According to the International Federation of Football History & Statistics, there have been 13 players who scored 500 or more total goals (across league, cup, continental and international competitions) and ended their career since 1968 — the first season of the North American Soccer League, the U.S.’s first successful major soccer league. Of those 13, Messi will be the seventh to play some amount of his career in America, when he makes his Miami debut:
Just behind Messi on that ranking is the late, great Pelé, whose decision to come out of semi-retirement and play for the NASL’s New York Cosmos remains possibly the seminal moment in the history of popularizing soccer in the United States.
So Messi will be in good company. That will be true not only in terms of talent — the guy is one of the most impossibly great athletes in any sport, ever — but also the phase of his career the 35-year-old currently occupies.
Excluding Messi, the average player on the list above who came to America did it after playing 76% of all the senior-level games they would ever appear in. And even that number is skewed some by the fact that Hugo Sánchez played for the San Diego Sockers indoor team on loan from his club in Mexico City as a 21-year-old. If we look at how many games Sánchez played before a proper stint with the MLS’s Dallas Burn much later on, he was 95% of the way into his career by then — and our overall non-Messi average would rise to 88%.

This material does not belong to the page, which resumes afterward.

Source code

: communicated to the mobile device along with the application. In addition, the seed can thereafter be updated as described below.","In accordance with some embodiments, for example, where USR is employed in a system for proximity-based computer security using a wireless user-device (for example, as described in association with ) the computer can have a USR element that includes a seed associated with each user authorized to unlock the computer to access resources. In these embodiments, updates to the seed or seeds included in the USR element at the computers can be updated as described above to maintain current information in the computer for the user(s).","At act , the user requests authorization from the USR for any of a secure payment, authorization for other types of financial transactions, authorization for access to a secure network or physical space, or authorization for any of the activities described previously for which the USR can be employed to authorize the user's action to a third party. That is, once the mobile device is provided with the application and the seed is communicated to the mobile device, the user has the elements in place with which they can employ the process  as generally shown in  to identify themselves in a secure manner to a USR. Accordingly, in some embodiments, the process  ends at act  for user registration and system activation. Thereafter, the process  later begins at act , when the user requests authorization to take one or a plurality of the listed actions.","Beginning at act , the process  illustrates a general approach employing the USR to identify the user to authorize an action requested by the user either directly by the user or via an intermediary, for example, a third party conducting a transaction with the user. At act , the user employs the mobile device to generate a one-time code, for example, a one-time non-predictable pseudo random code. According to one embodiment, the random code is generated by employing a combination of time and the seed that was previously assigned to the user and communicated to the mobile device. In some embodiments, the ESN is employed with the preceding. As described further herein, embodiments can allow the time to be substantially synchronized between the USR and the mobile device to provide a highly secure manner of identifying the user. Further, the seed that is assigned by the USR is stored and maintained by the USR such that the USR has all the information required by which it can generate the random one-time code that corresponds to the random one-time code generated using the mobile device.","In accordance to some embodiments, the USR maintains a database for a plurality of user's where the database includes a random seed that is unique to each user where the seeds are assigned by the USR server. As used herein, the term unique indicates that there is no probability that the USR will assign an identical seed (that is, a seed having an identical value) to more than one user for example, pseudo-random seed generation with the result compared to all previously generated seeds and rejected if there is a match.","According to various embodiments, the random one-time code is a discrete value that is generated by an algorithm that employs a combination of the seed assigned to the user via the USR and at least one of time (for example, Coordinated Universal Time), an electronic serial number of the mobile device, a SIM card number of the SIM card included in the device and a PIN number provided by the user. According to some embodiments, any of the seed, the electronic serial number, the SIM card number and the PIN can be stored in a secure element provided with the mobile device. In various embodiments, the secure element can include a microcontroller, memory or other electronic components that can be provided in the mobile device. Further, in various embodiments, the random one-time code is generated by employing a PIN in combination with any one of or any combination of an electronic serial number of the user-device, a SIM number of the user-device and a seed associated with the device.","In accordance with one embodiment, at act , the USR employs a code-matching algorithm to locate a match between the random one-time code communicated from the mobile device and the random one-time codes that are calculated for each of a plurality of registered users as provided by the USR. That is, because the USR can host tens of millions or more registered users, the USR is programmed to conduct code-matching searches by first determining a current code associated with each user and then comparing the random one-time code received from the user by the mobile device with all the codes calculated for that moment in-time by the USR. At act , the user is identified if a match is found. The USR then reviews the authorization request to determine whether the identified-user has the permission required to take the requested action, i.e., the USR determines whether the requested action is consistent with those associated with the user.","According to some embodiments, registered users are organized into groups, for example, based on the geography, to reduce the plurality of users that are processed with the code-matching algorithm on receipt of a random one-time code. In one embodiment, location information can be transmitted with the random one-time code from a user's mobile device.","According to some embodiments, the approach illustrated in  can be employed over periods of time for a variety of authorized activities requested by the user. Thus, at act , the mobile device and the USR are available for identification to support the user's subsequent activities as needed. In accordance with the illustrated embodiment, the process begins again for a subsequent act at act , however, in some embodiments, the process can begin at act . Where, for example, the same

But there’s one thing you can still say about Messi: He’s not washed up. Though his time with PSG came to a turbulent end off the field, he still ranked fourth in Ligue 1 in goals + assists per 90 minutes this past season. Oh, and there was that whole matter of winning the Golden Ball while scoring 7 goals in 7 games and leading Argentina to its first World Cup title of the Messi era this past December.
If Messi can even bring a fraction of that star power to Miami, he’ll add to the ever-increasing tradition of well-established soccer megastars coming to America to help grow the game stateside.